§ Work item
Render the following lines of data as a JSON list of strings, one string per line, with blank lines left out. Begin at the line that has "Unsere Zahlungsarten" and stop after the line that has "Nachnahmegebühren, wenn nicht", including both of those lines.

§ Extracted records
------------------------------------------------

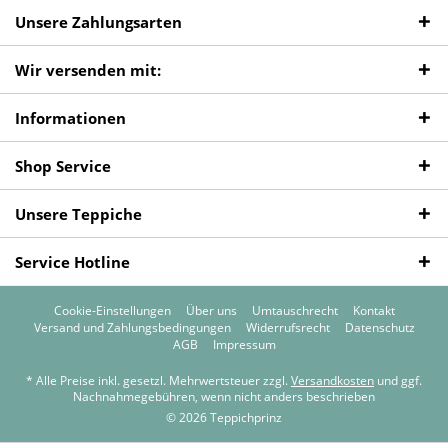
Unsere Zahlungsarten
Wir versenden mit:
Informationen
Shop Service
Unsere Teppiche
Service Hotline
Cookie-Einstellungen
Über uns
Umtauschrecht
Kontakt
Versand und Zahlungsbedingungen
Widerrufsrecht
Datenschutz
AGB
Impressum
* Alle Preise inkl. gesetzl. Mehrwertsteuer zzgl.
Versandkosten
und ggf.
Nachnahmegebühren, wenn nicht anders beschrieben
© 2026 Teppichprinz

------------------------------------------------

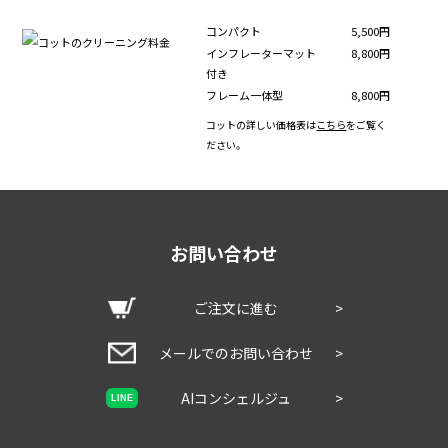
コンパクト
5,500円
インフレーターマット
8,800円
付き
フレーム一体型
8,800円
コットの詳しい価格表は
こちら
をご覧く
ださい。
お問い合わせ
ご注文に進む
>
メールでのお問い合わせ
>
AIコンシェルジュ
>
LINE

------------------------------------------------

§ Answer section
[
  "Unsere Zahlungsarten",
  "Wir versenden mit:",
  "Informationen",
  "Shop Service",
  "Unsere Teppiche",
  "Service Hotline",
  "Cookie-Einstellungen",
  "Über uns",
  "Umtauschrecht",
  "Kontakt",
  "Versand und Zahlungsbedingungen",
  "Widerrufsrecht",
  "Datenschutz",
  "AGB",
  "Impressum",
  "* Alle Preise inkl. gesetzl. Mehrwertsteuer zzgl.",
  "Versandkosten",
  "und ggf.",
  "Nachnahmegebühren, wenn nicht anders beschrieben"
]